* BEGIN Input data *
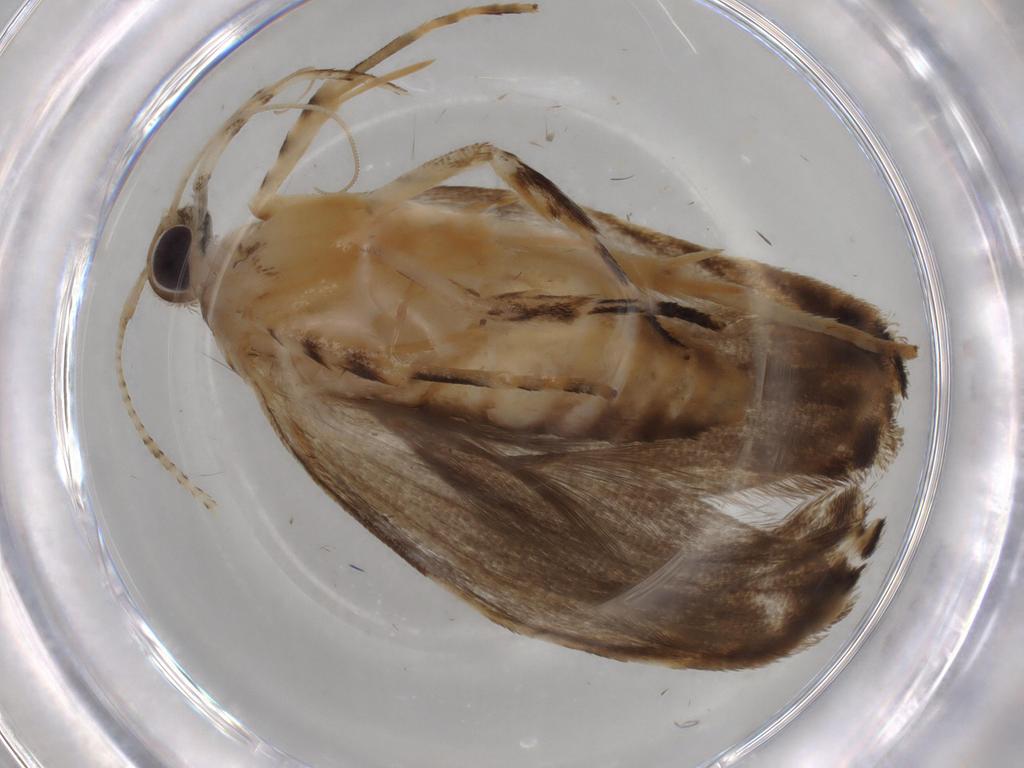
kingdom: Animalia
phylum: Arthropoda
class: Insecta
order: Lepidoptera
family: Gelechiidae
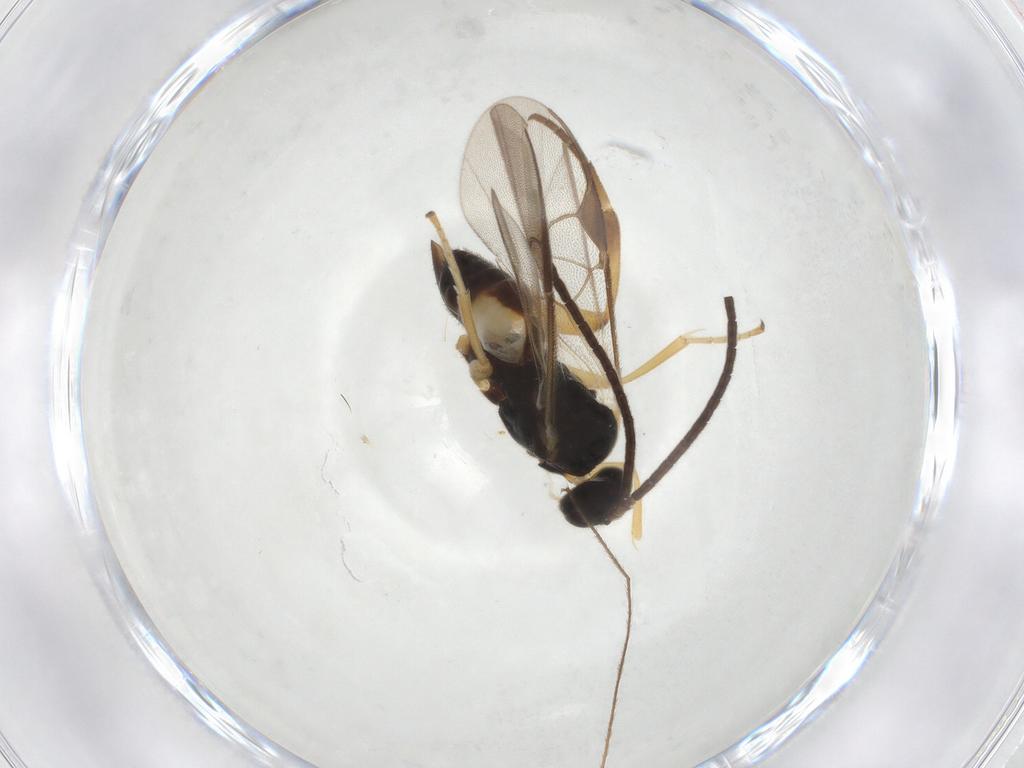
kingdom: Animalia
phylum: Arthropoda
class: Insecta
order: Hymenoptera
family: Braconidae
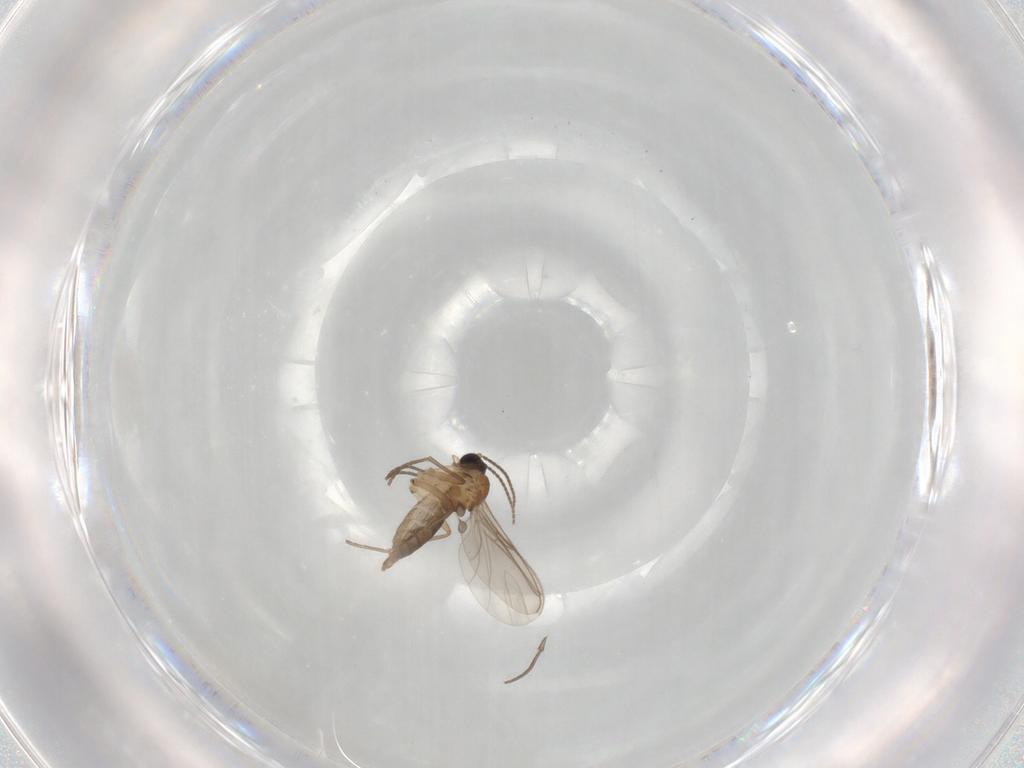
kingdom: Animalia
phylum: Arthropoda
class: Insecta
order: Diptera
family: Sciaridae
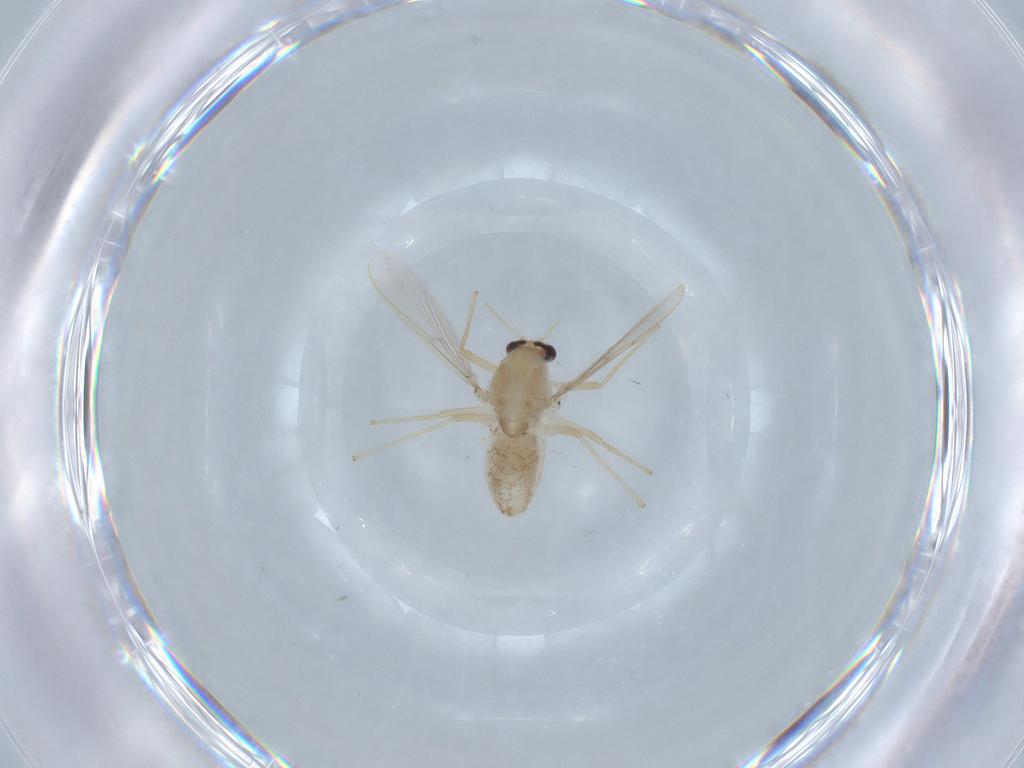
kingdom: Animalia
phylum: Arthropoda
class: Insecta
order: Diptera
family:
* END Input data *
_Required work_
Copy every line of text in the material above word for word, leaving out the pictures.

_Exercise output_
kingdom: Animalia
phylum: Arthropoda
class: Insecta
order: Lepidoptera
family: Gelechiidae
kingdom: Animalia
phylum: Arthropoda
class: Insecta
order: Hymenoptera
family: Braconidae
kingdom: Animalia
phylum: Arthropoda
class: Insecta
order: Diptera
family: Sciaridae
kingdom: Animalia
phylum: Arthropoda
class: Insecta
order: Diptera
family:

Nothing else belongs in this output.